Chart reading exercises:

++++++

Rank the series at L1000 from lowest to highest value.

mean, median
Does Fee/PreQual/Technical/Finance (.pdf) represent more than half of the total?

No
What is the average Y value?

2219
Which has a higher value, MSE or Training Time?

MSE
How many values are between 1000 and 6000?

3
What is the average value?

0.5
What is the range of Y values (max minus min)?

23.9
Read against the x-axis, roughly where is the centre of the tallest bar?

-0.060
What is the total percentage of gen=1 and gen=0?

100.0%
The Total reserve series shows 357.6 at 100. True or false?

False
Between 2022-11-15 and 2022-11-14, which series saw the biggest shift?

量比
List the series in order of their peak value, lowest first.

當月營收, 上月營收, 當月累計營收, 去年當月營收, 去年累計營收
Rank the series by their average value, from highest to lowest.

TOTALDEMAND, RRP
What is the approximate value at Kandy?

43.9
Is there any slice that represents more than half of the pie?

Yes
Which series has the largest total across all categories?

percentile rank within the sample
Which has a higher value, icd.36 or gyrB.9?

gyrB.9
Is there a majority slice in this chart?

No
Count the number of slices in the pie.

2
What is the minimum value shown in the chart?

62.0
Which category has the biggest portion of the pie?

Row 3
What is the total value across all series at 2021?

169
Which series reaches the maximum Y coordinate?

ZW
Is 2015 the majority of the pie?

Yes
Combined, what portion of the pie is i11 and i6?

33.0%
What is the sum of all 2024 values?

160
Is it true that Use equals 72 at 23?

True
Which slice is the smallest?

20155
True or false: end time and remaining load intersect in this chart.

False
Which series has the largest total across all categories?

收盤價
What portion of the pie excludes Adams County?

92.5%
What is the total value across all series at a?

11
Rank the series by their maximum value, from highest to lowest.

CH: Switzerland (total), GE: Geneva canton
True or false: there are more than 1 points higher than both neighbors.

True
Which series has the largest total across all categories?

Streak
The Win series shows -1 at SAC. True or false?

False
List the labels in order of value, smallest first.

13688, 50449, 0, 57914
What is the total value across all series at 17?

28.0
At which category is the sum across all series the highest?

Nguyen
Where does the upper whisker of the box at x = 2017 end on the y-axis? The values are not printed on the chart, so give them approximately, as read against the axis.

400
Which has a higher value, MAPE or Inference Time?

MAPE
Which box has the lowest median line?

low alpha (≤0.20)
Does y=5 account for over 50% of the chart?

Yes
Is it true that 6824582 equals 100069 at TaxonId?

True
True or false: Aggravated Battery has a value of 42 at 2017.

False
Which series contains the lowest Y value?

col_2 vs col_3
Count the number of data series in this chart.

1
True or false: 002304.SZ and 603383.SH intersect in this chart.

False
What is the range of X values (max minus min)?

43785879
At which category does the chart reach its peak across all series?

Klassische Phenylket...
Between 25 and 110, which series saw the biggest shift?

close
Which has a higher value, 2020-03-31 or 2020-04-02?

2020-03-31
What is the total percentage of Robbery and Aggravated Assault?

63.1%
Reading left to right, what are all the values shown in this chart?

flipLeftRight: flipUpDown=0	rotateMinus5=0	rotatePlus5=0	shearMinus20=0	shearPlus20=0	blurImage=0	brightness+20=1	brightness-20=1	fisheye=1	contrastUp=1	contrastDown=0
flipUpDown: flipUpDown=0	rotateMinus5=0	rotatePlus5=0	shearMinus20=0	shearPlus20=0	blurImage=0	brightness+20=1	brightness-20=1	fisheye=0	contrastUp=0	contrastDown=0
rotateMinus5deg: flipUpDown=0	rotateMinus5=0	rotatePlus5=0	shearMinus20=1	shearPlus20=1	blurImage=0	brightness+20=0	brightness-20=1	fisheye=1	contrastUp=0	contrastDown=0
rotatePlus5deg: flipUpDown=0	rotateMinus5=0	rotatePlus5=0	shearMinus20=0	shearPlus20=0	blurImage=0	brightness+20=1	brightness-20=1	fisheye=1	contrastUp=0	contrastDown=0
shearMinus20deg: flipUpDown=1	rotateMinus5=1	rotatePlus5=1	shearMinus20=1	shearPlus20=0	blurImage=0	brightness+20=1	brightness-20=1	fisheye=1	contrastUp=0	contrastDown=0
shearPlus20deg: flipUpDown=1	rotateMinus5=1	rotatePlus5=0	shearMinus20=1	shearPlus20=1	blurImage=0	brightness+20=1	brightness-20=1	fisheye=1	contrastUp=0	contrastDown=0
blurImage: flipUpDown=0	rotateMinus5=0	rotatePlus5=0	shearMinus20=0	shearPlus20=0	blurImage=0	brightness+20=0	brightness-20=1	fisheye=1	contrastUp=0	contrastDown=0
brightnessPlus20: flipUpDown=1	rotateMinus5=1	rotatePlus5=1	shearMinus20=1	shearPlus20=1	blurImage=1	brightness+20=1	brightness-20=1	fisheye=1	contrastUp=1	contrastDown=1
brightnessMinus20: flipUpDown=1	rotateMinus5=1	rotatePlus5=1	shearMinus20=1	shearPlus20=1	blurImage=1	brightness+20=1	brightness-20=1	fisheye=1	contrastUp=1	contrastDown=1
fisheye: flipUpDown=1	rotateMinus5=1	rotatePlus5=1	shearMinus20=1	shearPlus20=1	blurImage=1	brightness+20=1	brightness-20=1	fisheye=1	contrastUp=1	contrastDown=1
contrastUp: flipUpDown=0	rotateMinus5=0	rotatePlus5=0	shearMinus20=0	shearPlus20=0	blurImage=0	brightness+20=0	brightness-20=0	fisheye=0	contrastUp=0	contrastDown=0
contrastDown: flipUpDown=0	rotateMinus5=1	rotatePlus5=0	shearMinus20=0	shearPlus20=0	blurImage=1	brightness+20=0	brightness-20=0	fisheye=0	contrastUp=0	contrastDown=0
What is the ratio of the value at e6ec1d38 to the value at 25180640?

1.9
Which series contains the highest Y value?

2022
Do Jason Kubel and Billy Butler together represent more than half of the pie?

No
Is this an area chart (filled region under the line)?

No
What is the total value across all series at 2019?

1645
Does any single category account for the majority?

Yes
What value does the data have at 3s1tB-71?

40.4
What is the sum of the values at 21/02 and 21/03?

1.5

++++++

PROBLEM TO SOLVE: Please print all of the material above again, line for line, without changing anything.

SOLUTION TO THE PROBLEM:
Rank the series at L1000 from lowest to highest value.

mean, median
Does Fee/PreQual/Technical/Finance (.pdf) represent more than half of the total?

No
What is the average Y value?

2219
Which has a higher value, MSE or Training Time?

MSE
How many values are between 1000 and 6000?

3
What is the average value?

0.5
What is the range of Y values (max minus min)?

23.9
Read against the x-axis, roughly where is the centre of the tallest bar?

-0.060
What is the total percentage of gen=1 and gen=0?

100.0%
The Total reserve series shows 357.6 at 100. True or false?

False
Between 2022-11-15 and 2022-11-14, which series saw the biggest shift?

量比
List the series in order of their peak value, lowest first.

當月營收, 上月營收, 當月累計營收, 去年當月營收, 去年累計營收
Rank the series by their average value, from highest to lowest.

TOTALDEMAND, RRP
What is the approximate value at Kandy?

43.9
Is there any slice that represents more than half of the pie?

Yes
Which series has the largest total across all categories?

percentile rank within the sample
Which has a higher value, icd.36 or gyrB.9?

gyrB.9
Is there a majority slice in this chart?

No
Count the number of slices in the pie.

2
What is the minimum value shown in the chart?

62.0
Which category has the biggest portion of the pie?

Row 3
What is the total value across all series at 2021?

169
Which series reaches the maximum Y coordinate?

ZW
Is 2015 the majority of the pie?

Yes
Combined, what portion of the pie is i11 and i6?

33.0%
What is the sum of all 2024 values?

160
Is it true that Use equals 72 at 23?

True
Which slice is the smallest?

20155
True or false: end time and remaining load intersect in this chart.

False
Which series has the largest total across all categories?

收盤價
What portion of the pie excludes Adams County?

92.5%
What is the total value across all series at a?

11
Rank the series by their maximum value, from highest to lowest.

CH: Switzerland (total), GE: Geneva canton
True or false: there are more than 1 points higher than both neighbors.

True
Which series has the largest total across all categories?

Streak
The Win series shows -1 at SAC. True or false?

False
List the labels in order of value, smallest first.

13688, 50449, 0, 57914
What is the total value across all series at 17?

28.0
At which category is the sum across all series the highest?

Nguyen
Where does the upper whisker of the box at x = 2017 end on the y-axis? The values are not printed on the chart, so give them approximately, as read against the axis.

400
Which has a higher value, MAPE or Inference Time?

MAPE
Which box has the lowest median line?

low alpha (≤0.20)
Does y=5 account for over 50% of the chart?

Yes
Is it true that 6824582 equals 100069 at TaxonId?

True
True or false: Aggravated Battery has a value of 42 at 2017.

False
Which series contains the lowest Y value?

col_2 vs col_3
Count the number of data series in this chart.

1
True or false: 002304.SZ and 603383.SH intersect in this chart.

False
What is the range of X values (max minus min)?

43785879
At which category does the chart reach its peak across all series?

Klassische Phenylket...
Between 25 and 110, which series saw the biggest shift?

close
Which has a higher value, 2020-03-31 or 2020-04-02?

2020-03-31
What is the total percentage of Robbery and Aggravated Assault?

63.1%
Reading left to right, what are all the values shown in this chart?

flipLeftRight: flipUpDown=0	rotateMinus5=0	rotatePlus5=0	shearMinus20=0	shearPlus20=0	blurImage=0	brightness+20=1	brightness-20=1	fisheye=1	contrastUp=1	contrastDown=0
flipUpDown: flipUpDown=0	rotateMinus5=0	rotatePlus5=0	shearMinus20=0	shearPlus20=0	blurImage=0	brightness+20=1	brightness-20=1	fisheye=0	contrastUp=0	contrastDown=0
rotateMinus5deg: flipUpDown=0	rotateMinus5=0	rotatePlus5=0	shearMinus20=1	shearPlus20=1	blurImage=0	brightness+20=0	brightness-20=1	fisheye=1	contrastUp=0	contrastDown=0
rotatePlus5deg: flipUpDown=0	rotateMinus5=0	rotatePlus5=0	shearMinus20=0	shearPlus20=0	blurImage=0	brightness+20=1	brightness-20=1	fisheye=1	contrastUp=0	contrastDown=0
shearMinus20deg: flipUpDown=1	rotateMinus5=1	rotatePlus5=1	shearMinus20=1	shearPlus20=0	blurImage=0	brightness+20=1	brightness-20=1	fisheye=1	contrastUp=0	contrastDown=0
shearPlus20deg: flipUpDown=1	rotateMinus5=1	rotatePlus5=0	shearMinus20=1	shearPlus20=1	blurImage=0	brightness+20=1	brightness-20=1	fisheye=1	contrastUp=0	contrastDown=0
blurImage: flipUpDown=0	rotateMinus5=0	rotatePlus5=0	shearMinus20=0	shearPlus20=0	blurImage=0	brightness+20=0	brightness-20=1	fisheye=1	contrastUp=0	contrastDown=0
brightnessPlus20: flipUpDown=1	rotateMinus5=1	rotatePlus5=1	shearMinus20=1	shearPlus20=1	blurImage=1	brightness+20=1	brightness-20=1	fisheye=1	contrastUp=1	contrastDown=1
brightnessMinus20: flipUpDown=1	rotateMinus5=1	rotatePlus5=1	shearMinus20=1	shearPlus20=1	blurImage=1	brightness+20=1	brightness-20=1	fisheye=1	contrastUp=1	contrastDown=1
fisheye: flipUpDown=1	rotateMinus5=1	rotatePlus5=1	shearMinus20=1	shearPlus20=1	blurImage=1	brightness+20=1	brightness-20=1	fisheye=1	contrastUp=1	contrastDown=1
contrastUp: flipUpDown=0	rotateMinus5=0	rotatePlus5=0	shearMinus20=0	shearPlus20=0	blurImage=0	brightness+20=0	brightness-20=0	fisheye=0	contrastUp=0	contrastDown=0
contrastDown: flipUpDown=0	rotateMinus5=1	rotatePlus5=0	shearMinus20=0	shearPlus20=0	blurImage=1	brightness+20=0	brightness-20=0	fisheye=0	contrastUp=0	contrastDown=0
What is the ratio of the value at e6ec1d38 to the value at 25180640?

1.9
Which series contains the highest Y value?

2022
Do Jason Kubel and Billy Butler together represent more than half of the pie?

No
Is this an area chart (filled region under the line)?

No
What is the total value across all series at 2019?

1645
Does any single category account for the majority?

Yes
What value does the data have at 3s1tB-71?

40.4
What is the sum of the values at 21/02 and 21/03?

1.5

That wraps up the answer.